For you Risky Business fans out there, the title may ring a bell. Joel may have driven his dad’s Porsche in the movie, but today, it’s social media driving the Porsche brand. Much like what’s happening in other industries (think retail, financial services, and sports, just to name a few), the social media tide has swept up the automotive industry as well. The widespread use of social networking sites, such as Facebook and Twitter, at the recent L.A. Auto Show is testament to this. Nearly every car manufacturer utilized a social media tactic to drive awareness and brand recognition for its new car launches. For instance, Porsche hosted a live tweet chat with one of its top product managers. Audi made its head of design available for interviews to bloggers and social media power-users. Even the more traditional US firms, Ford and GM, used Facebook and Twitter to spark interest in its Fiesta and Camaro models, respectively.
And then there’s Toyota. Fresh off its stuck accelerator debacle, Toyota kicked its social media strategy into high gear to make amends with the public and its customers. It turned to Facebook and Twitter to set the record straight and to give customers an opportunity to vent, submit feedback, suggest improvements, etc. Toyota’s Facebook page has nearly 300,000 folks “liking” it, and the company was lauded for using real people in its Twitter activity. In fact, it tweeted photos of the launch of its latest-generation RAV4 EV at the L.A. Auto Show. Pretty impressive comeback for a company that was the butt of many a joke earlier this year.

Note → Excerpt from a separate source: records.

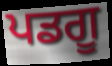
ਪਡਗੂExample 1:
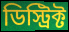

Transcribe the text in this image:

ডিস্ট্রিক্ট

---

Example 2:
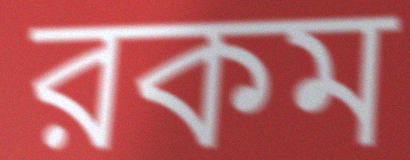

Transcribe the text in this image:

রকম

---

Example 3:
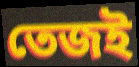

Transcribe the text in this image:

তেজই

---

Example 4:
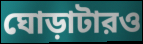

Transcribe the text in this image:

ঘোড়াটারও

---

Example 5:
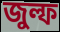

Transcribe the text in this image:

জুল্ফ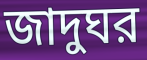
জাদুঘর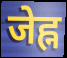
जेह्न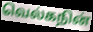
வெல்கநின்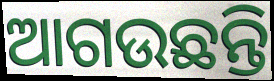
ଆଗଉଛନ୍ତିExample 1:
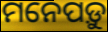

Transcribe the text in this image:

ମନେପଡ଼ୁ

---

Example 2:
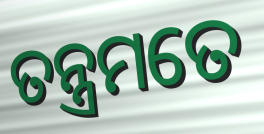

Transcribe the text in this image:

ତନ୍ତ୍ରମତେ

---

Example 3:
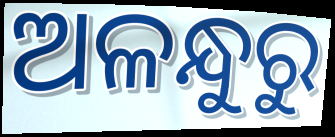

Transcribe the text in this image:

ଅଳନ୍ଧୁରୁ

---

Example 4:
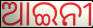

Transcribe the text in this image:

ଆଇନୀ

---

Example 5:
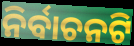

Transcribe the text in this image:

ନିର୍ବାଚନଟି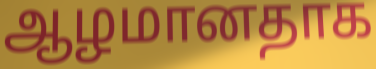
ஆழமானதாக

What does this all mean? It’s all well and good that the automakers have warmed up to social media as extensions of their marketing department. In times where there’s a premium on fiscal pragmatism, firms like Ford and GM must rely on getting the most out of their marketing dollars. And it’s the social media sites that enable them to extend their brand reach without breaking the bank. Now, sites like Foursquare and Twitter allow these car manufacturers to get the message out quickly and cost-effectively. However, the carmakers must exercise a wee bit of caution when using these sites. It’s way too easy these days for sensitive or confidential information to be leaked out. Companies of all industries, not just the auto industry, are constantly wary of protecting their reputation and safeguarding their confidential information. We all saw what a beating Toyota took in the press when it was trying to limit the PR damage done by its accelerator problems.

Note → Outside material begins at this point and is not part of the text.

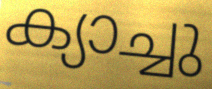
ക്യാച്ചു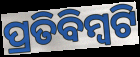
ପ୍ରତିବିମ୍ବଟି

Social media can cut both ways. Just as quickly as something positive can traverse the Internet, damaging information can move just as rapidly. That’s why it’s important to have controls in place to manage and monitor the content that your employees are sending via social media tools. Perhaps it might be OK for a Porsche product manager to speak on behalf of the company, but it might not be OK for Hans the Assembly Line Worker to do the same. Fortunately, there’s a company like FaceTime that has solutions available to help carmakers protect sensitive information while also allowing them to fully exploit the marketing benefits of social media.
Remember, if Joel can get into Princeton with his pimp daddy ways, certainly, one should be able to use social media tools safely without giving up the family jewels.